Read the book: «История Греции. Том 1»
Первый том «Истории Греции» Джорджа Грота.
Новаторский научный подход: Первый том фундаментального труда Джорджа Грота знаменует собой революционный переворот в историографии Древней Греции. Его ключевой методологический принцип – строгое разделение легендарной и исторической эпох. Грот решительно отвергает романтизированные попытки найти историческую правду в мифах о героях. Вместо этого он предлагает изучать легенды как продукт уникального мировоззрения древних греков, их верований и «исторической веры».

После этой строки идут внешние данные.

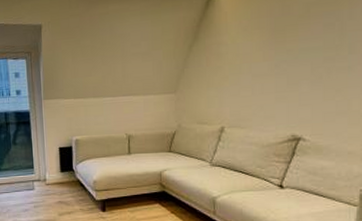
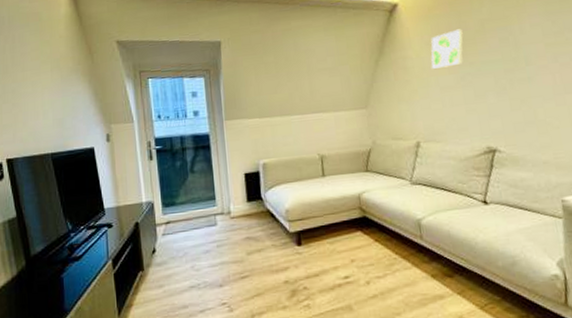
wall art: none [245,13,285,56] -> present [431,29,463,69]

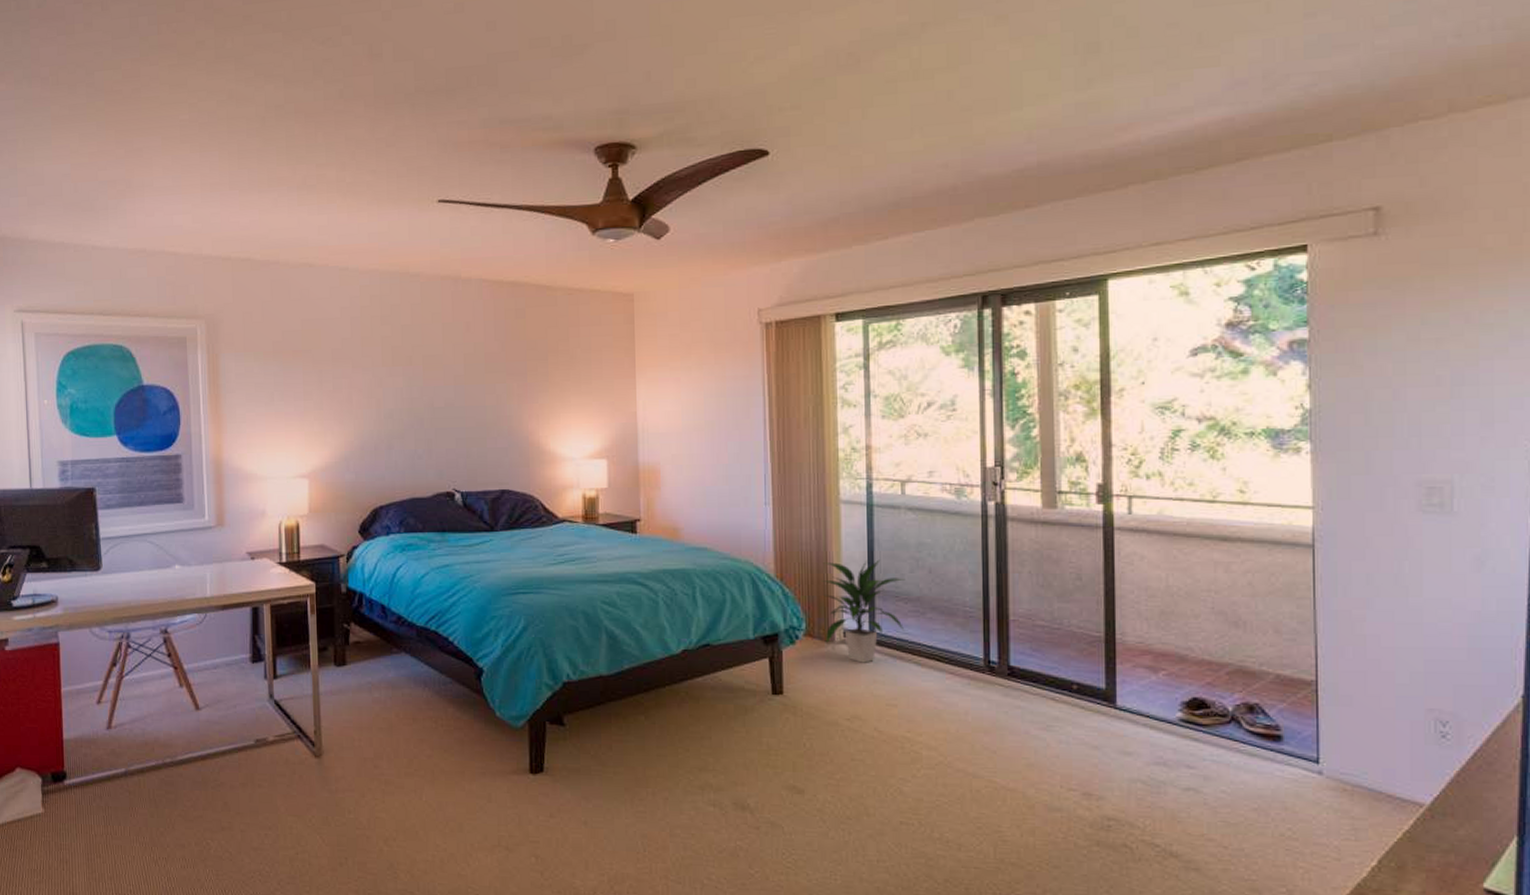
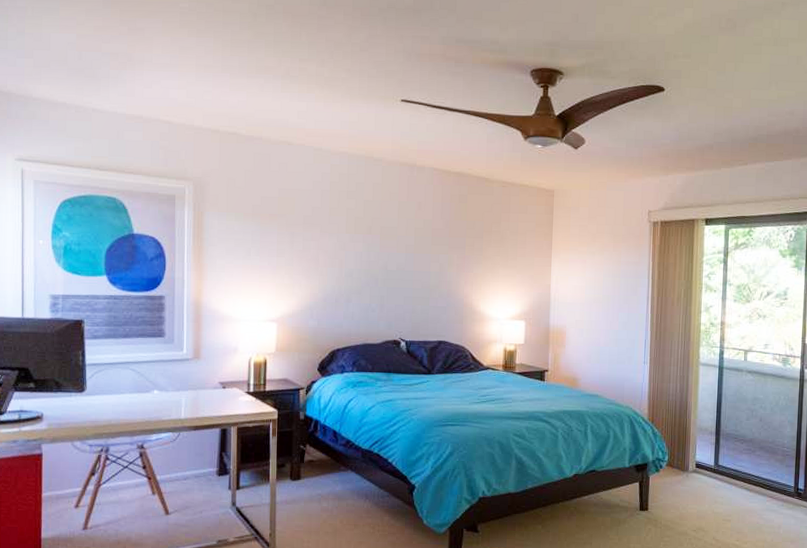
indoor plant: present [822,559,906,663] -> none [682,409,743,488]

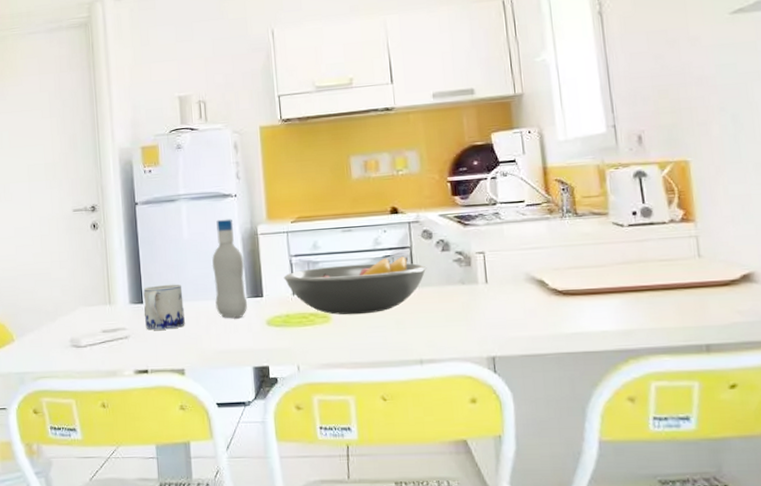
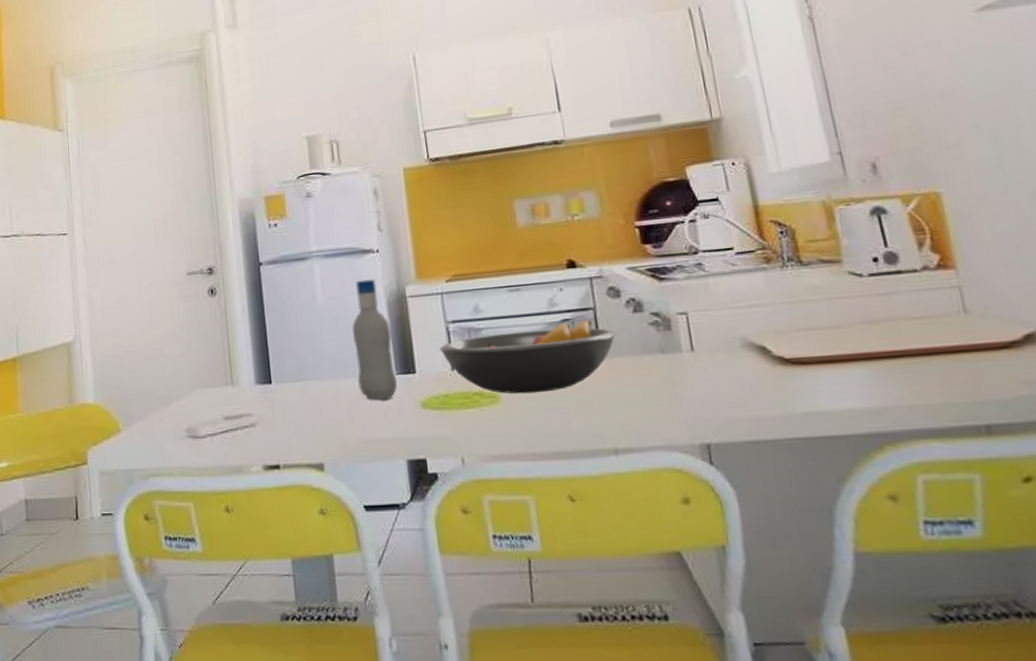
mug: present [143,284,185,330] -> none [271,359,323,416]

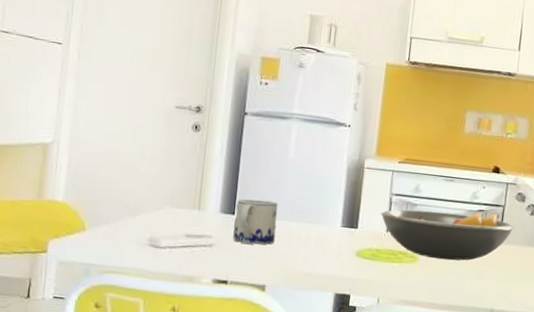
mug: none [271,359,323,416] -> present [233,198,278,245]
bottle: present [352,279,398,401] -> none [308,146,346,245]

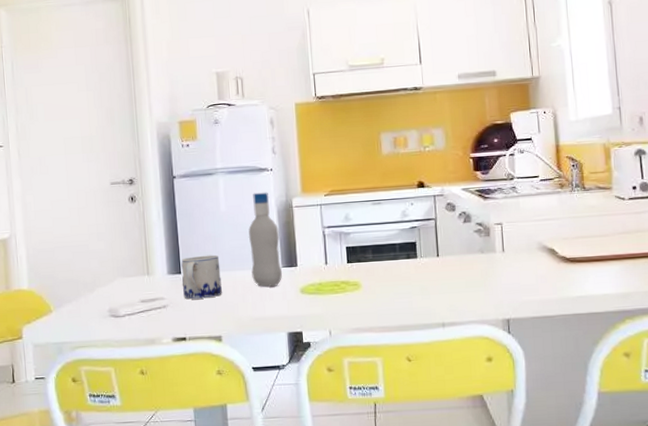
bottle: none [308,146,346,245] -> present [248,192,283,288]
fruit bowl: present [381,209,514,261] -> none [317,226,450,283]

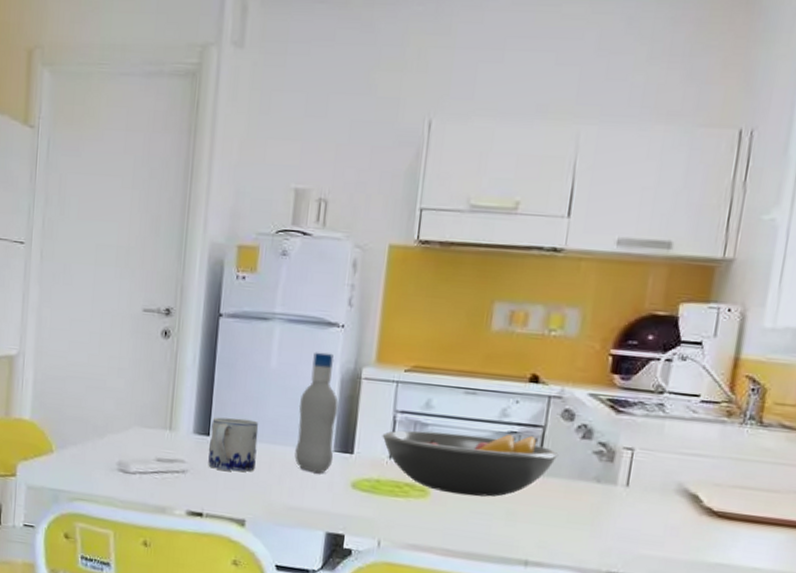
fruit bowl: none [317,226,450,283] -> present [382,430,559,497]

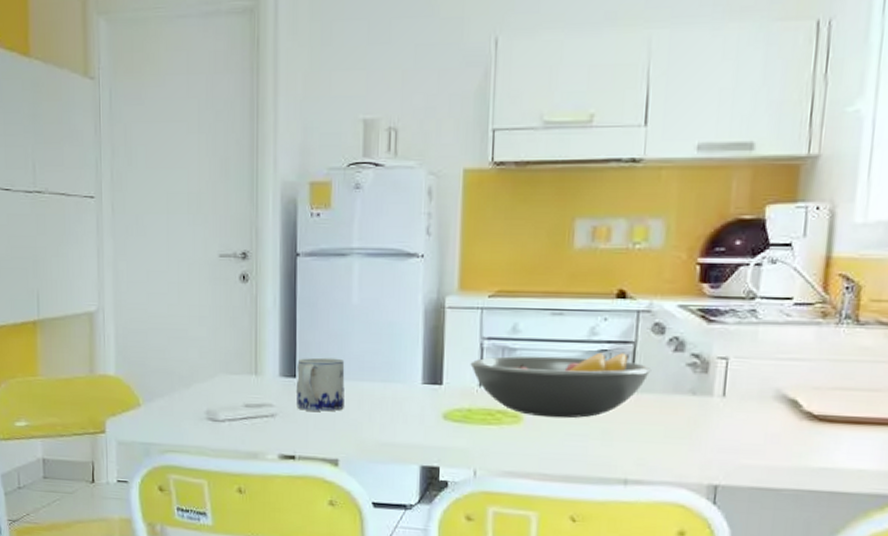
bottle: present [294,352,339,474] -> none [383,284,425,407]

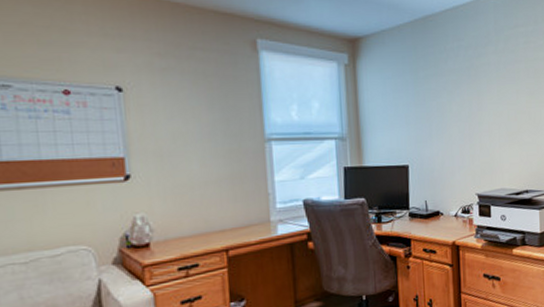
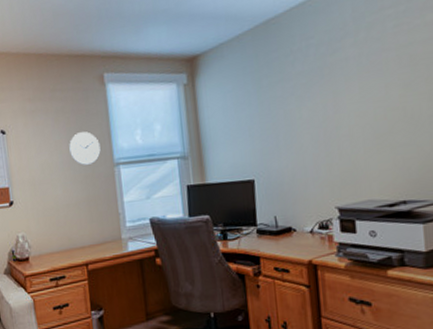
wall clock: none [210,100,250,139] -> present [69,131,101,166]

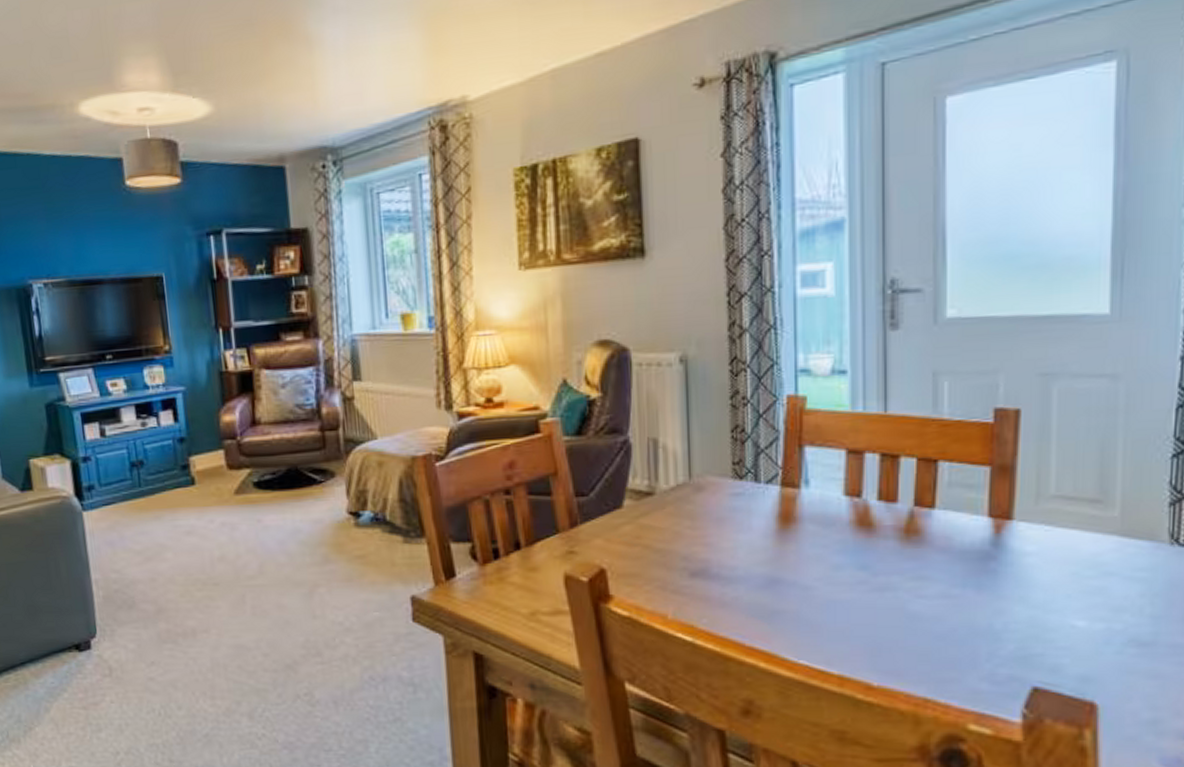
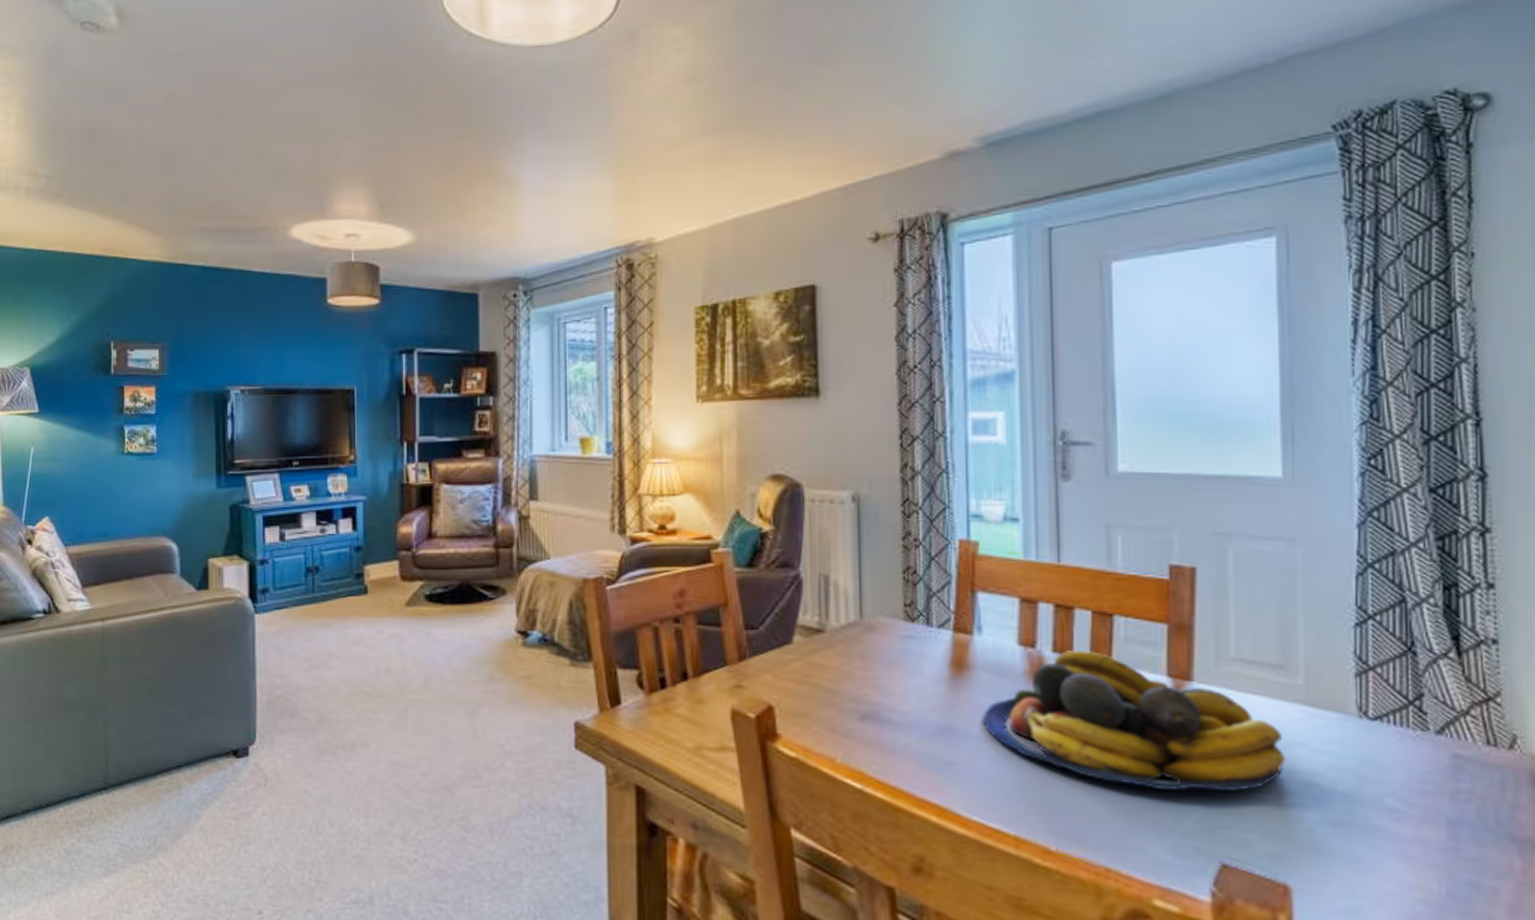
fruit bowl: none [809,497,1099,625] -> present [983,651,1286,792]

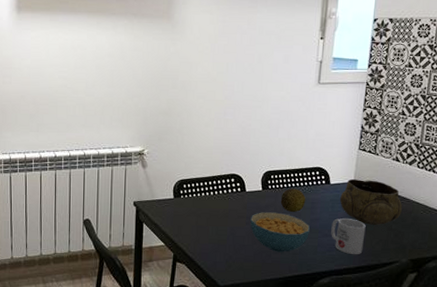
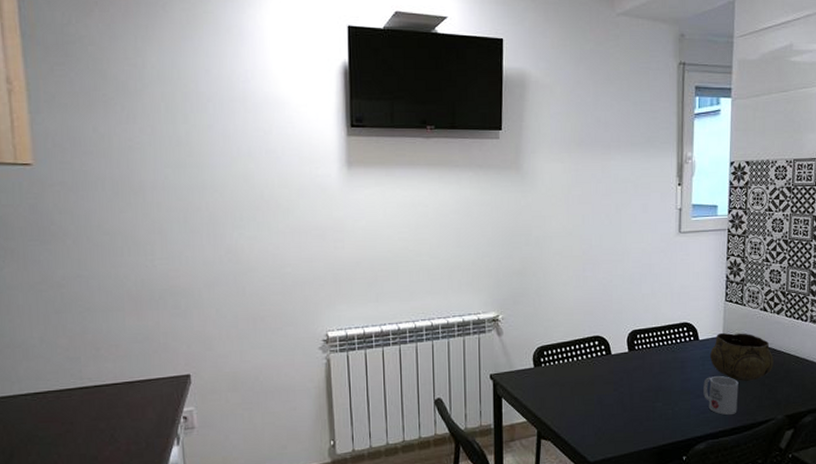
cereal bowl: present [250,212,310,252] -> none [618,375,681,419]
fruit: present [280,188,306,213] -> none [648,347,675,374]

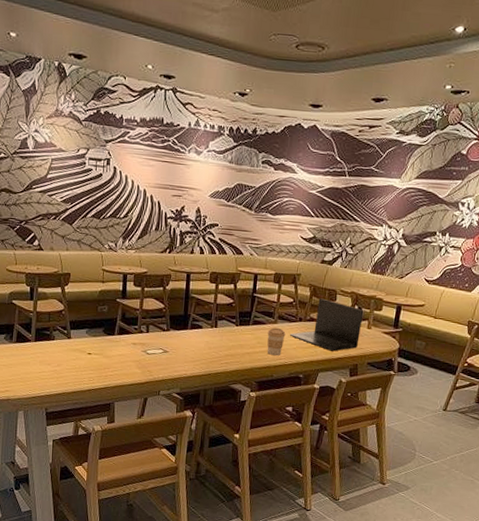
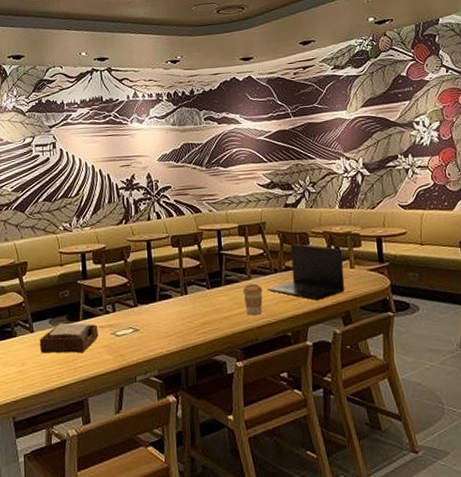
napkin holder: none [75,334,131,363] -> present [39,323,99,354]

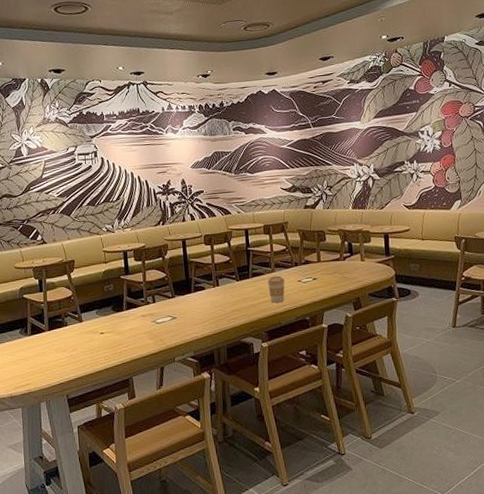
napkin holder: present [39,323,99,354] -> none [87,313,141,340]
laptop: present [266,244,345,300] -> none [288,240,356,289]

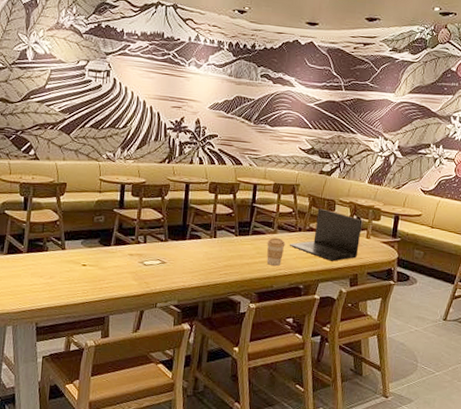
laptop: none [288,240,356,289] -> present [289,208,363,261]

Основное содержание тома: Большая часть первого тома (и всего последующего второго) посвящена подробному анализу легендарного периода греческой истории. Грот не пытается «приподнять завесу» мифа, а, используя знаменитую метафору художника Зевксиса, заявляет: «Завеса и есть картина». Он рассматривает эпические поэмы, в первую очередь «Илиаду» и «Одиссею» Гомера, как главные источники для понимания нравов, общества и религиозных представлений «героического века». Отдельное внимание уделено активному в то время «Вольфовскому спору» о происхождении гомеровских поэм.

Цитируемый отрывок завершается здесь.